Saved data entries:
+ + + + +

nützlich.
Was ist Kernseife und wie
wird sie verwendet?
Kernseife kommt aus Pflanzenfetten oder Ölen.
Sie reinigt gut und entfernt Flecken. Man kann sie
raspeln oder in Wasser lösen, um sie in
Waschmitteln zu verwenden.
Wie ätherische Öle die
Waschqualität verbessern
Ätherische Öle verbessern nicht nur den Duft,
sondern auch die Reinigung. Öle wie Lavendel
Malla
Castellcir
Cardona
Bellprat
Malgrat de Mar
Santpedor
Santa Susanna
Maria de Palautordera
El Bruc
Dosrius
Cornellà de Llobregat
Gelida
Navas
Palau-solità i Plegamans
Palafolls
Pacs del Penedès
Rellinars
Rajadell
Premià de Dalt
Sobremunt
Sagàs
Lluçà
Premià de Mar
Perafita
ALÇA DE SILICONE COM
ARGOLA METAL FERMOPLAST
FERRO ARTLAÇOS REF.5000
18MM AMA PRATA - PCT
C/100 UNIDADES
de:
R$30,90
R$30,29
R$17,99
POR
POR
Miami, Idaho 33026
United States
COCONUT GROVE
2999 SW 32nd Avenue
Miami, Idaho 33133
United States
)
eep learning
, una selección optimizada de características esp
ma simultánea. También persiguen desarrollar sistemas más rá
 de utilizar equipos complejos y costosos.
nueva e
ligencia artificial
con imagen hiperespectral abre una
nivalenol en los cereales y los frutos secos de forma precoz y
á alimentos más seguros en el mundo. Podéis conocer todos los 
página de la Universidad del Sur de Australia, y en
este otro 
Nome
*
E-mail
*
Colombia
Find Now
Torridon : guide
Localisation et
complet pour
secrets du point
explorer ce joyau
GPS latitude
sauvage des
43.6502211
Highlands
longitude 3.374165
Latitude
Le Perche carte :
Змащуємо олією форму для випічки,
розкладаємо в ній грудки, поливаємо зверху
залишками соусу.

+ + + + +

Your objective:
Retype every line of the items above, keeping each character unchanged.

Written response:
nützlich.
Was ist Kernseife und wie
wird sie verwendet?
Kernseife kommt aus Pflanzenfetten oder Ölen.
Sie reinigt gut und entfernt Flecken. Man kann sie
raspeln oder in Wasser lösen, um sie in
Waschmitteln zu verwenden.
Wie ätherische Öle die
Waschqualität verbessern
Ätherische Öle verbessern nicht nur den Duft,
sondern auch die Reinigung. Öle wie Lavendel
Malla
Castellcir
Cardona
Bellprat
Malgrat de Mar
Santpedor
Santa Susanna
Maria de Palautordera
El Bruc
Dosrius
Cornellà de Llobregat
Gelida
Navas
Palau-solità i Plegamans
Palafolls
Pacs del Penedès
Rellinars
Rajadell
Premià de Dalt
Sobremunt
Sagàs
Lluçà
Premià de Mar
Perafita
ALÇA DE SILICONE COM
ARGOLA METAL FERMOPLAST
FERRO ARTLAÇOS REF.5000
18MM AMA PRATA - PCT
C/100 UNIDADES
de:
R$30,90
R$30,29
R$17,99
POR
POR
Miami, Idaho 33026
United States
COCONUT GROVE
2999 SW 32nd Avenue
Miami, Idaho 33133
United States
)
eep learning
, una selección optimizada de características esp
ma simultánea. También persiguen desarrollar sistemas más rá
 de utilizar equipos complejos y costosos.
nueva e
ligencia artificial
con imagen hiperespectral abre una
nivalenol en los cereales y los frutos secos de forma precoz y
á alimentos más seguros en el mundo. Podéis conocer todos los 
página de la Universidad del Sur de Australia, y en
este otro 
Nome
*
E-mail
*
Colombia
Find Now
Torridon : guide
Localisation et
complet pour
secrets du point
explorer ce joyau
GPS latitude
sauvage des
43.6502211
Highlands
longitude 3.374165
Latitude
Le Perche carte :
Змащуємо олією форму для випічки,
розкладаємо в ній грудки, поливаємо зверху
залишками соусу.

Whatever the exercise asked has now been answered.